RECORDED DATA |
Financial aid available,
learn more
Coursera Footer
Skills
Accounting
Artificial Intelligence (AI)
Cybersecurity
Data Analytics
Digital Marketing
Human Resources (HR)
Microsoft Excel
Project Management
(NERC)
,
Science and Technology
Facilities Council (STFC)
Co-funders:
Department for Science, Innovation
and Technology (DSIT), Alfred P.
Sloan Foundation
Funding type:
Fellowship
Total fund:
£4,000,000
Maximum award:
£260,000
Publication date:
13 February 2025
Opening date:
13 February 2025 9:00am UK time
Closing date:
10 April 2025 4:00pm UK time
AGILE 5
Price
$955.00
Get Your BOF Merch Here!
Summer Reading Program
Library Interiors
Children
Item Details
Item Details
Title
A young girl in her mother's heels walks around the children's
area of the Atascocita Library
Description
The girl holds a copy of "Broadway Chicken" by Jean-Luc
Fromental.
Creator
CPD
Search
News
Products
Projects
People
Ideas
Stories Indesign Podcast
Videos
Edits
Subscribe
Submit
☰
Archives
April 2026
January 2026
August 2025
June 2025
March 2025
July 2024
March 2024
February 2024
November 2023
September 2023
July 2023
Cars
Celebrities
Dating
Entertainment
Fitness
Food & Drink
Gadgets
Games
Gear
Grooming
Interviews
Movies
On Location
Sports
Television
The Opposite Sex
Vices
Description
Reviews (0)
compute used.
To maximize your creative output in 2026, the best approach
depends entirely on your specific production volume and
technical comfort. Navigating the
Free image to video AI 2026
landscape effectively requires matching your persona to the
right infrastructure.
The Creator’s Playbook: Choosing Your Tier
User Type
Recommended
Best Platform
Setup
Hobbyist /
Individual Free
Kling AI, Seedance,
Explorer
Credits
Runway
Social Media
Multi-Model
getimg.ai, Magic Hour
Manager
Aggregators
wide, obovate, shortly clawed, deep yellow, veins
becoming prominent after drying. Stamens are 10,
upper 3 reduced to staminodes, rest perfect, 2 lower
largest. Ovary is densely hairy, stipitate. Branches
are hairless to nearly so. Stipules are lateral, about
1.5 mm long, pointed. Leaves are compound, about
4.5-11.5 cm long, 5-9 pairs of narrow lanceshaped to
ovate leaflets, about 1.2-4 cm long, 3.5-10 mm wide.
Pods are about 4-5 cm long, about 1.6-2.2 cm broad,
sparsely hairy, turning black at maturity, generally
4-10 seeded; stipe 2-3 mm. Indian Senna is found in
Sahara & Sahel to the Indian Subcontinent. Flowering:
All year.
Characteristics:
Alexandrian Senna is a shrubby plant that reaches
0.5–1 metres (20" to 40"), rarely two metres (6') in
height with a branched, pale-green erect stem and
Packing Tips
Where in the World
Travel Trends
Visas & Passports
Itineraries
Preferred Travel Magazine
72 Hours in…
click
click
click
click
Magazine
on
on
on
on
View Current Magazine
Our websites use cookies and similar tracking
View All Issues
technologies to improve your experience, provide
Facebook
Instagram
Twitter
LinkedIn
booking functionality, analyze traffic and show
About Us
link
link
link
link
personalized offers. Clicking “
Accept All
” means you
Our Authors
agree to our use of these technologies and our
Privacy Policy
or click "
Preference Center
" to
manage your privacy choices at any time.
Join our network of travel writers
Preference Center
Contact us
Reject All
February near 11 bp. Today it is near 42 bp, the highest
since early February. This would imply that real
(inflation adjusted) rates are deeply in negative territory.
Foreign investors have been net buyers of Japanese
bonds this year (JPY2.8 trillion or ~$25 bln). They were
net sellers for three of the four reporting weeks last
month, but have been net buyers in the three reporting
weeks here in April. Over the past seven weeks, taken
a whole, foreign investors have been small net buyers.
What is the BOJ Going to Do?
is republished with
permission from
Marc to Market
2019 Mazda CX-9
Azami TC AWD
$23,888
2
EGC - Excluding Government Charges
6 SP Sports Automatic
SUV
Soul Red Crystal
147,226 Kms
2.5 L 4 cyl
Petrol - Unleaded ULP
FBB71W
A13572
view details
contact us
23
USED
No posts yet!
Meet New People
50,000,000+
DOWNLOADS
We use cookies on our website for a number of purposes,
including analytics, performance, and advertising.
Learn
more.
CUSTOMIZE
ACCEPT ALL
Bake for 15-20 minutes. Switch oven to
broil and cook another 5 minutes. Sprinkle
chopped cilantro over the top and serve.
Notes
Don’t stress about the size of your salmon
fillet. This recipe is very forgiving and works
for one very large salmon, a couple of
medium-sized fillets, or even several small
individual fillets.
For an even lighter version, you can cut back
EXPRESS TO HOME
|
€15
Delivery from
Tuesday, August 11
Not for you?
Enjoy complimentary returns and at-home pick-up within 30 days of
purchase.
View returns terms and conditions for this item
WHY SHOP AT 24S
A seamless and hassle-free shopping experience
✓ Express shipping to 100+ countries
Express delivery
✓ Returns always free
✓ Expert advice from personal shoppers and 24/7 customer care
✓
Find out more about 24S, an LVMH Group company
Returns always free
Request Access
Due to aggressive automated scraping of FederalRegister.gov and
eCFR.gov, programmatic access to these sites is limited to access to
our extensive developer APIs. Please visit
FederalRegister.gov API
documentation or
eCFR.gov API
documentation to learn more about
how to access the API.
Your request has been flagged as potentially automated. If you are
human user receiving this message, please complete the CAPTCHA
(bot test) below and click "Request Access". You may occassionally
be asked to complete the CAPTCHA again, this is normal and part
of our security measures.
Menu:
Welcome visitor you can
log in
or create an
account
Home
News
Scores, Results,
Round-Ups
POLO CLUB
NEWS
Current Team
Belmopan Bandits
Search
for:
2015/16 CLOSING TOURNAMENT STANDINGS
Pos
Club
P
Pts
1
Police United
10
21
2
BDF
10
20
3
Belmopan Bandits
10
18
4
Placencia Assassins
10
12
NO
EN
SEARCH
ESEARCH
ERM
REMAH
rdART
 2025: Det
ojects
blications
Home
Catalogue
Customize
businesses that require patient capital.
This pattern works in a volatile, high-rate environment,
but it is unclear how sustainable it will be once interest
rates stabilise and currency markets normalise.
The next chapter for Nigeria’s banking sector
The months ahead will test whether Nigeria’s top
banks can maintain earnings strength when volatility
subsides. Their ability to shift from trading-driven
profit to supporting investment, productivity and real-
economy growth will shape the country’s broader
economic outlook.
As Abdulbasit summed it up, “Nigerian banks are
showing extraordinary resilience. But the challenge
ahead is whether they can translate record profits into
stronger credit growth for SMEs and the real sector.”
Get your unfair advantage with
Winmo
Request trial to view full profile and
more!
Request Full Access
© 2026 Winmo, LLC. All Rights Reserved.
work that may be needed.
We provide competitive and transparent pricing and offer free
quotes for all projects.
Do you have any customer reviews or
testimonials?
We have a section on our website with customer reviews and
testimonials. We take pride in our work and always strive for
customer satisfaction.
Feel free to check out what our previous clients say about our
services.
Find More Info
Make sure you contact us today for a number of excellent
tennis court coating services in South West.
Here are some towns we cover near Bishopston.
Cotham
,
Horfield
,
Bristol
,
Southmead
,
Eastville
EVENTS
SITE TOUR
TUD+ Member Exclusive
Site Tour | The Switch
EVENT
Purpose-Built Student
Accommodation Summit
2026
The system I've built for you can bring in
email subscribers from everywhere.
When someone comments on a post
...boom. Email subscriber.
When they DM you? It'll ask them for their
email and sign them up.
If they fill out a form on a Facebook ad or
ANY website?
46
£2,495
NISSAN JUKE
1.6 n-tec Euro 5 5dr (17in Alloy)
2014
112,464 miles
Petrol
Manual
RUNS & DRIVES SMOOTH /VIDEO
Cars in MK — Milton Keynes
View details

REQUIRED WORK |
Where the line holding "Get Your BOF Merch Here!" appears in the listing above, start reproducing exactly, and end with the line holding "metres (6') in".

RESPONSE TO THE TASK |
Get Your BOF Merch Here!
Summer Reading Program
Library Interiors
Children
Item Details
Item Details
Title
A young girl in her mother's heels walks around the children's
area of the Atascocita Library
Description
The girl holds a copy of "Broadway Chicken" by Jean-Luc
Fromental.
Creator
CPD
Search
News
Products
Projects
People
Ideas
Stories Indesign Podcast
Videos
Edits
Subscribe
Submit
☰
Archives
April 2026
January 2026
August 2025
June 2025
March 2025
July 2024
March 2024
February 2024
November 2023
September 2023
July 2023
Cars
Celebrities
Dating
Entertainment
Fitness
Food & Drink
Gadgets
Games
Gear
Grooming
Interviews
Movies
On Location
Sports
Television
The Opposite Sex
Vices
Description
Reviews (0)
compute used.
To maximize your creative output in 2026, the best approach
depends entirely on your specific production volume and
technical comfort. Navigating the
Free image to video AI 2026
landscape effectively requires matching your persona to the
right infrastructure.
The Creator’s Playbook: Choosing Your Tier
User Type
Recommended
Best Platform
Setup
Hobbyist /
Individual Free
Kling AI, Seedance,
Explorer
Credits
Runway
Social Media
Multi-Model
getimg.ai, Magic Hour
Manager
Aggregators
wide, obovate, shortly clawed, deep yellow, veins
becoming prominent after drying. Stamens are 10,
upper 3 reduced to staminodes, rest perfect, 2 lower
largest. Ovary is densely hairy, stipitate. Branches
are hairless to nearly so. Stipules are lateral, about
1.5 mm long, pointed. Leaves are compound, about
4.5-11.5 cm long, 5-9 pairs of narrow lanceshaped to
ovate leaflets, about 1.2-4 cm long, 3.5-10 mm wide.
Pods are about 4-5 cm long, about 1.6-2.2 cm broad,
sparsely hairy, turning black at maturity, generally
4-10 seeded; stipe 2-3 mm. Indian Senna is found in
Sahara & Sahel to the Indian Subcontinent. Flowering:
All year.
Characteristics:
Alexandrian Senna is a shrubby plant that reaches
0.5–1 metres (20" to 40"), rarely two metres (6') in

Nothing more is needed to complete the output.